Labour is to call for the French company in charge of controversial fit-for-work assessments to be "sacked".
Liam Byrne, the party's shadow work and pensions secretary, will say the controversial company is a "disgrace" and should lose the contract immediately.
In a speech to the Labour Party conference, he will also commit Labour to making disability hate crime a specific offence amid fears people are being let down by the criminal justice system.
French-run Atos has come under heavy fire for its handling of work capability assessments, which are used to gauge eligibility for Employment and Support Allowance (ESA) and Incapacity Benefit and has been ordered by ministers to improve.
Labour said too many mistakes were still being made - with almost two in five assessments being appealed against and 42% of those appeals upheld, costing courts and tribunals around £20 million a year.
Backlogs meant 35,000 claimants were waiting longer than 13 weeks for a decision, the numbers sent home unseen were routinely in breach of the target and the Commons spending watchdog said people were being caused "considerable distress", it said.
Atos insists it said it provides a "professional and compassionate "service.
But Mr Byrne will tell the conference: "I say to David Cameron, Atos are a disgrace, you should sack them and sack them now."
Outlining a package of measures to help disabled people, he will say that Labour "will change the law so hate crime against disabled people is treated like every other hate crime".
Earlier this year, police, prosecution and probation inspectorates warned victims of disability hate crime were being let down and attacks not properly recorded - partly because it was not clearly defined in law.
It followed high-profile cases such as that of Fiona Pilkington who ended years of torment by killing herself and her disabled daughter.
Labour said it would extend aggravated offences in the Crime and Disorder Act 1998 to include where hostility is demonstrated towards people on the grounds of disability as well as making "stirring up hatred" against disabled people an offence.
Such crimes would be "properly recorded" on people's criminal records under the proposals and a review carried out into whether the Attorney General should have the power to challenge "unduly lenient" sentences in such cases.
"Like most families in this country, I know first-hand that disability can affect anyone," Mr Byrne will say.
"Therefore it affects us all.
"Someone is registered disabled every three minutes.

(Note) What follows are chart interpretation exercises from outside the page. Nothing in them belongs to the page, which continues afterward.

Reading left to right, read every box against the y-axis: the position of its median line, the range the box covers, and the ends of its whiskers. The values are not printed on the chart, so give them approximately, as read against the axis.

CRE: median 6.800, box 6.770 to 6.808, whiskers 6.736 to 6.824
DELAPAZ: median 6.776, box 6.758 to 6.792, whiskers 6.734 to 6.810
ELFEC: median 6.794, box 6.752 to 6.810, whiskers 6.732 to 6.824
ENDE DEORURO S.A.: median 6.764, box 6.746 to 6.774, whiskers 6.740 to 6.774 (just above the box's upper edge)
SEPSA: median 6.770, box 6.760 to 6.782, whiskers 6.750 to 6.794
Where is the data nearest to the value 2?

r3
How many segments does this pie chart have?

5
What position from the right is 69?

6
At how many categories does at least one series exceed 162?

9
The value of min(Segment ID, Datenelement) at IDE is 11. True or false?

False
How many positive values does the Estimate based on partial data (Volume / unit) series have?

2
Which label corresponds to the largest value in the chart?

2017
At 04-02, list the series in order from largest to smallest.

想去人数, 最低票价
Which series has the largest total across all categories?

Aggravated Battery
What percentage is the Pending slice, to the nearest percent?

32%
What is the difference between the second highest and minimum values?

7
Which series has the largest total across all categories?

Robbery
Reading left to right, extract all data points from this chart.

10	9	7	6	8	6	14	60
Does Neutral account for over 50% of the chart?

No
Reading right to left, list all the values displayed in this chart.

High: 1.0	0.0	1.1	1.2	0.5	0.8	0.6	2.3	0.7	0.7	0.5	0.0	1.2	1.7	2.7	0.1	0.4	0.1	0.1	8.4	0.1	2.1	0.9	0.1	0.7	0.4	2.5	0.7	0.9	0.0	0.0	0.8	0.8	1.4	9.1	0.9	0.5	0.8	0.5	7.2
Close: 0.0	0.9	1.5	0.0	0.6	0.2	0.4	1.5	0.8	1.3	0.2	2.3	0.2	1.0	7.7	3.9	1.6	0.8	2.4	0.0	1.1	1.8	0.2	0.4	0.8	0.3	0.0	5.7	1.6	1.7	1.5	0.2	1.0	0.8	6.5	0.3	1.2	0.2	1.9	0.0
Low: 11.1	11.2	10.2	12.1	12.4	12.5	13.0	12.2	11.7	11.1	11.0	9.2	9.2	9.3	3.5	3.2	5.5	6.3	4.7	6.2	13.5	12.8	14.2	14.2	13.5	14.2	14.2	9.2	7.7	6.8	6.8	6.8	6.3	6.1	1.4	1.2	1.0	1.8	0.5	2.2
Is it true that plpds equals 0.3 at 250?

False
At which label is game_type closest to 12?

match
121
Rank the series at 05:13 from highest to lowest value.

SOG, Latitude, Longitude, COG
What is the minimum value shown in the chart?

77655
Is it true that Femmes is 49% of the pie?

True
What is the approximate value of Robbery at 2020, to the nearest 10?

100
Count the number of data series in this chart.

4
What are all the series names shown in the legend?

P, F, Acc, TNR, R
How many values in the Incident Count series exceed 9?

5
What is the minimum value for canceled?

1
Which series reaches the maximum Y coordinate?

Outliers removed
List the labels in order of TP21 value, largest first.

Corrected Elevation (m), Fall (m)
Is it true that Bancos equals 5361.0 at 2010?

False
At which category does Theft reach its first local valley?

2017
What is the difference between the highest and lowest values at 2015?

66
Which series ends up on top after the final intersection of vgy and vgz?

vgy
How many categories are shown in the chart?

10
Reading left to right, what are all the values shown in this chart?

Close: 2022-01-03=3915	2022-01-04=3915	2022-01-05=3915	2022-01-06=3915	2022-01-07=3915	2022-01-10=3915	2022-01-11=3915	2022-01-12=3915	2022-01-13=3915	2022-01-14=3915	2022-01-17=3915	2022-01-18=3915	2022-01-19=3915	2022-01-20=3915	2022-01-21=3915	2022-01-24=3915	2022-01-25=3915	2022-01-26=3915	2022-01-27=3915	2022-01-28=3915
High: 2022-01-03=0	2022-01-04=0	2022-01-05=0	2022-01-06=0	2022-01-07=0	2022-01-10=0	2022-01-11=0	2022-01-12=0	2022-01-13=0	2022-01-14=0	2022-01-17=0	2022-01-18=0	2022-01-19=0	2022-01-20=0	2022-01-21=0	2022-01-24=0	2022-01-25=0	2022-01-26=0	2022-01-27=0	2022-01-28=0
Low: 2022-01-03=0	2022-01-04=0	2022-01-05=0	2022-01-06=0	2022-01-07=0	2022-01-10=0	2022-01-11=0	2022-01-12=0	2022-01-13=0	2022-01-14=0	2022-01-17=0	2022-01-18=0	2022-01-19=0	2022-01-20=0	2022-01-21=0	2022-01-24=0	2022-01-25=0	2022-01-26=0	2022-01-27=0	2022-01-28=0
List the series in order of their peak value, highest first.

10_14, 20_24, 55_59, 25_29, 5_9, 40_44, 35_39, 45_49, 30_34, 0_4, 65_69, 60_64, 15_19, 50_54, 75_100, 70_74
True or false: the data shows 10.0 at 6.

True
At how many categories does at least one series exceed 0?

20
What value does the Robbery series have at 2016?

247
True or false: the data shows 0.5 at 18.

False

Yet, today disabled people are threatened by a vicious combination of hate crime, Atos and the Bedroom Tax.
"Today we deny disabled people peace of mind, a job, a home and care. We need to change this."
He will also say that he is working with Australian Labour MP Jenny Macklin on how a system her party introduced to integrate services could be used in the UK.
"We need a system that delivers the right help to the right people. So assessments have to stay.
"But let's take Andy Burnham's idea of whole person care and ask why not bring together health, social care and the back to work system into one comprehensive service.
"That's what Labour did in Australia. Let's see if we can do it here."
An Atos Healthcare spokesman said: "We have more than 13 years' experience in delivering welfare assessments and have worked closely with DWP under successive governments during that time.
"The WCA process in its entirety has been designed by government and all decisions about a claimant's benefit are taken by Decision Makers at DWP.
"We understand fully that the assessment process can cause huge anxiety and we do everything we can to treat people with sensitivity and compassion.
"Accusing a private provider of being responsible for the rise in successful appeals is a gross over simplification and ignores feedback from the Tribunal Service as well as a warning from the National Audit Office that there are dangers in that assumption.
"The number of decisions that are successfully appealed has risen in line with the number of assessments that are undertaken."
A spokeswoman for Work and Pensions Secretary Iain Duncan Smith said: "This Government is absolutely committed to supporting disabled people and we continue to spend around £50 billion a year on disabled people and their services.
"It was the previous government who introduced the WCA and we recognised it wasn't working as well as it should, which is why we have accepted all the recommendations from an independent expert we asked to carry out reviews.
"We also recently announced we will be bringing in additional providers to carry out the assessment, so the Labour Party are a bit behind the curve on this issue."